The problem: Lines with "their" in them are to be located in the listing below and copied.

Source information:
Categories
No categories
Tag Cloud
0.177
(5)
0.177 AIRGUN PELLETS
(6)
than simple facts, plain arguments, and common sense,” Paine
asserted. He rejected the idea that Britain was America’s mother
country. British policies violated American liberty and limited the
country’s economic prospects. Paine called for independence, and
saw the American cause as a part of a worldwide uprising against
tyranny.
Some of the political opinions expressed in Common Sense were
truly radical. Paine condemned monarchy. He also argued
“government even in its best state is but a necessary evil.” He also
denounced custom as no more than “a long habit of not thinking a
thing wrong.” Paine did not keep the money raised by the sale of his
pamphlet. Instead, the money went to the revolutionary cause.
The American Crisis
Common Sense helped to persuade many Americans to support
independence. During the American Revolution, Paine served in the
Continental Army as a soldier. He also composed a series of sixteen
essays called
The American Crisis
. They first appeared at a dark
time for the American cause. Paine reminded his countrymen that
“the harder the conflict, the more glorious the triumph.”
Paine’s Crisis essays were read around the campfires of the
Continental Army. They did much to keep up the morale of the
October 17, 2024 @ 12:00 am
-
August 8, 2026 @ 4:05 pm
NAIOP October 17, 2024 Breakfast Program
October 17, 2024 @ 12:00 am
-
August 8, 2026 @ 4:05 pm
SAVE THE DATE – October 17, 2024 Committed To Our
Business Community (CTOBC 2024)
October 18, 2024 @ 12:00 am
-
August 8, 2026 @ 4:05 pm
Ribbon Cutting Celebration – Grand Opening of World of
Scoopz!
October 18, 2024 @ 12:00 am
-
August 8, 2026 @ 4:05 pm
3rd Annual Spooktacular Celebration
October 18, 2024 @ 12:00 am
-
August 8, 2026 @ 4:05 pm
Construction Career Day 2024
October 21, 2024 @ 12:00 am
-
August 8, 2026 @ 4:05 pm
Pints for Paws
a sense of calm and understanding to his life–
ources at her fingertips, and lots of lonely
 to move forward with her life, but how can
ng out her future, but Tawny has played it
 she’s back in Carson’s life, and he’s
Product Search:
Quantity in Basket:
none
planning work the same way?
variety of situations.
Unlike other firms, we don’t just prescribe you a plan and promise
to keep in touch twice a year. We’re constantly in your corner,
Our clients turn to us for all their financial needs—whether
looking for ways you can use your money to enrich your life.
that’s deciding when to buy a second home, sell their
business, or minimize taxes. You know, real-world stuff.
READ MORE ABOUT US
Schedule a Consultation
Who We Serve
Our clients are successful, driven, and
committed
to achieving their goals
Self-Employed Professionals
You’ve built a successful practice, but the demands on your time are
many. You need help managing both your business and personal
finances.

Result of the exercise:
Our clients turn to us for all their financial needs—whether
that’s deciding when to buy a second home, sell their
to achieving their goals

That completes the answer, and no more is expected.